■ **PROVIDED MATERIAL**:
= Beginning of Section =

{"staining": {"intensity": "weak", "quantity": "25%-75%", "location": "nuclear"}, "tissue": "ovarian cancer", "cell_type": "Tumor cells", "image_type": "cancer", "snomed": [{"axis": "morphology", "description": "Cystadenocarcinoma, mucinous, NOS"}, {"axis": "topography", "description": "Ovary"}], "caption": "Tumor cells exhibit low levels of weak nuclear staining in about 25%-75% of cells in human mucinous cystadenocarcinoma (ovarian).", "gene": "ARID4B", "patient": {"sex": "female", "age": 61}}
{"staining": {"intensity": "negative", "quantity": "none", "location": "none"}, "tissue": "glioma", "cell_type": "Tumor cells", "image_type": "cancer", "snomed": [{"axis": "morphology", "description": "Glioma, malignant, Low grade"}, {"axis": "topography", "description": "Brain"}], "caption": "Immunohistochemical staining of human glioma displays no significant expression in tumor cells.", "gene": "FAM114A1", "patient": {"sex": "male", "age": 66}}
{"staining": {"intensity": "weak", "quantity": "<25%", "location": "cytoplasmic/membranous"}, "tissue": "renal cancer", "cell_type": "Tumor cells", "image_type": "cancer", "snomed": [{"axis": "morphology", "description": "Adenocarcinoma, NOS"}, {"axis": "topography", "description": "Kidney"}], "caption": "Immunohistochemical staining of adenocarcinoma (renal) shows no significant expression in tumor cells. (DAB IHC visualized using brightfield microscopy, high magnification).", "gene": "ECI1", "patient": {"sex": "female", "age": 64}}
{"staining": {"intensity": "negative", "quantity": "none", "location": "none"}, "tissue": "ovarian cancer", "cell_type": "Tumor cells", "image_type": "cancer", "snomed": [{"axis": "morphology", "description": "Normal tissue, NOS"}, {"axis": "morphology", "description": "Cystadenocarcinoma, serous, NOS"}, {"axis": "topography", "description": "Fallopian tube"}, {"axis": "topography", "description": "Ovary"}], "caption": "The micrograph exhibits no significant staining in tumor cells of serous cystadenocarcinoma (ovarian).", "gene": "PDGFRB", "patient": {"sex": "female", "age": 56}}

= End of Section =

■ **YOUR TASK**: A reply should hold exactly the lines from the one containing "staining of adenocarcinoma" through the end of the data above, nothing more.

■ **ANSWER FOR THE TASK**:
{"staining": {"intensity": "weak", "quantity": "<25%", "location": "cytoplasmic/membranous"}, "tissue": "renal cancer", "cell_type": "Tumor cells", "image_type": "cancer", "snomed": [{"axis": "morphology", "description": "Adenocarcinoma, NOS"}, {"axis": "topography", "description": "Kidney"}], "caption": "Immunohistochemical staining of adenocarcinoma (renal) shows no significant expression in tumor cells. (DAB IHC visualized using brightfield microscopy, high magnification).", "gene": "ECI1", "patient": {"sex": "female", "age": 64}}
{"staining": {"intensity": "negative", "quantity": "none", "location": "none"}, "tissue": "ovarian cancer", "cell_type": "Tumor cells", "image_type": "cancer", "snomed": [{"axis": "morphology", "description": "Normal tissue, NOS"}, {"axis": "morphology", "description": "Cystadenocarcinoma, serous, NOS"}, {"axis": "topography", "description": "Fallopian tube"}, {"axis": "topography", "description": "Ovary"}], "caption": "The micrograph exhibits no significant staining in tumor cells of serous cystadenocarcinoma (ovarian).", "gene": "PDGFRB", "patient": {"sex": "female", "age": 56}}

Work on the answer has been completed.